--- Passage Enclosed Below ---

All the spectra were imported into Excel before chemometrics. Multivariate statistical analysis including unsupervised principal component analysis (PCA), supervised orthogonal partial least‐squares discriminant analysis (OPLS‐DA) was performed using SIMCA software (version 15.0.2; Umetrics; Sweden). Prior to fitting OPLS‐DA, a preliminary PCA was performed for data overview. Scaling to unit variance (UV) and mean‐centering were applied before analysis. The ellipse in the plots defines Hotelling's T2 confidence region, which is a multivariate generalization of Student's t test and provides a 95% confidence interval for the observations. The number of the important components which have been chosen is given with the symbol A. R²X and R²Y represent the cumulative modeled variation, explaining the quality of the model, and Q² is an estimate of model predictive ability, calculated by cross‐validation analysis of variance (CV‐ANOVA). R²X, R²Y, and Q² values (not less than 0.5) suggested a robust model with predictive reliability (Yang et al., 2016). The difference between R²X (cum) and Q² (cum) must be lower than 0.2–0.3 (Eriksson et al., 2006; Fotakis et al., 2016). Regarding the predictability of the OPLS‐DA models, the misclassification percentage was calculated. Furthermore, on the cross‐validation (CV) score plot, if some samples cross over to the other side, this indicates that their class assignment is uncertain. In addition, model validation was performed by permutation tests repeated 100 times. To indicate the validity of the original models, both the blue and green regression lines of the Q² and R² points, respectively, should intersect the vertical axis at, or below, zero. Based on the CV‐ANOVA results, a hypothesis test takes place where “Null Hypothesis” indicates that population means of the different appraisers are equal, and “Alternate Hypothesis” shows that one of the means is not the same. Larger values of F _statistic than the F _critical indicate that the difference of the mean of the samples is large compared to the dispersion of the observations within each database, and therefore, the null hypothesis should be rejected, and the alternate hypothesis is considered important at the 5% level. Similarly using p‐value approach, which should be less than 0.05.

--- End of Enclosed Passage ---

▶ Job 1
Identify every line of the listing that contains the string "يعرض", treating uppercase and lowercase letters as distinct.

--- Data records Enclosed Below ---

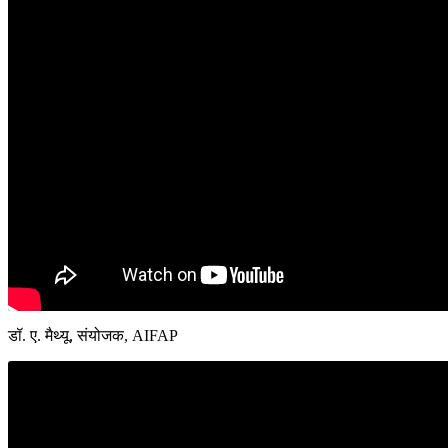
डॉ. ए. मैथ्यू, संयोजक, AIFAP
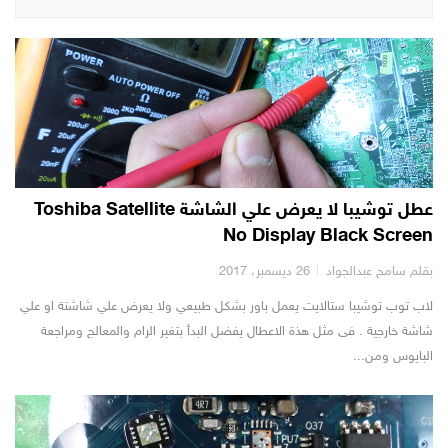
عطل توشيبا لا يعرض علي الشاشة Toshiba Satellite
No Display Black Screen
بقلم سامح عبدالجواد
26 ديسمبر، 2017
لاب توب توشيبا ستالايت يعمل باور بشكل طبيعي ولا يعرض علي شاشتة او علي
شاشة خارجية . فى مثل هذة الاعطال يفضل البدأ بتغير الرام والمعالج ومراجعة
البايوس ومن...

--- End of Enclosed Data records ---

▶ Job 2
Based on the passage on chemometric analysis, decide whether each statement agrees with it. For each, answer yes or no and quote the deciding words. (a) The multivariate analysis was carried out with SIMCA software, version 15.0.2. (b) The permutation tests were repeated 50 times. (c) The ellipse in the plots gives a 99% confidence interval for the observations.

▶ Task output 1
عطل توشيبا لا يعرض علي الشاشة Toshiba Satellite
لاب توب توشيبا ستالايت يعمل باور بشكل طبيعي ولا يعرض علي شاشتة او علي

▶ Task output 2
(a) Yes: "was performed using SIMCA software (version 15.0.2; Umetrics; Sweden)"
(b) No: "model validation was performed by permutation tests repeated 100 times"
(c) No: "provides a 95% confidence interval for the observations"